Durch die vorherige Phase überwog eine gewisse Skepsis vor den ersten Spielen und Einheiten. Man hörte ja vereinzelt von Coronafällen auf den Plätzen in der Umgebung. Unser Team ging aber professionell damit um. Der Verein setzte alles daran, dass das Hygienekonzept eingehalten wurde. Hier gilt es allen Vereinen in der Umgebung ein Kompliment auszusprechen.

Allerdings bedeutete das Hygienekonzept gleichzeitig: keine Kiste Bier nach dem Training oder dem Spiel, kein lebhafter Austausch am Platz.

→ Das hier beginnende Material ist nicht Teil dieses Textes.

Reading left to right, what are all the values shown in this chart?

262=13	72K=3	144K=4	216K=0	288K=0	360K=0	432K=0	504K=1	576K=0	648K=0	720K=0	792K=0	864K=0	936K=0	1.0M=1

Ein kleiner Makel, den man hinnehmen musste, aber dafür war der Ertrag, den man dadurch erhielt, höher.

Man durfte unter Auflagen wieder spielen. Nach kurzer Zeit pendelte sich alles ein. Einzelne Vorgänge abseits des Platzes wurden zur Routine und das Team spielte eine gute Vorbereitung. Folgerichtig legte Cappenberg II einen guten Saisonstart hin und verlor bislang kein Spiel.

Auch der Amateursport hat eine Verantwortung

Als die Zahlen im Oktober wieder nach oben schossen, war, denke ich, jedem klar, wo der Weg hinging. Dass der Amateursport wieder ausgesetzt wurde, ist korrekt. Jeder Mensch hat in dieser Situation eine Verantwortung gegenüber der Gesellschaft. Der Amateursport ist davon nicht ausgenommen. Sportlich war das ein erneuter Bruch, den wir erleben mussten. Wir waren im Rennen um die Spitzenposition.

Ich möchte keine Prognose äußern, wann wir alle wieder Wettbewerbssport machen dürfen, dafür bin ich kein Experte. Das Einzige, was dem Amateursportler übrig bleibt, ist, auf eigener Initiative allein laufen zu gehen, sich verantwortungsvoll in dieser Situation zu verhalten und darauf zu hoffen, dass es irgendwann weitergeht.

Abschließend möchte ich allen Lesern ans Herz legen: Bleiben Sie gesund und ich hoffe, dass das Jahr 2021 mehr Sport und etwas mehr „Normalität“ für alle bereithält.

Zur Person: Matthias Kerk ist Spieler für die Zweite von GS Cappenberg in der Fußball-Kreisliga B. Der 25-Jährige stand in drei von vier Spielen in der Startelf.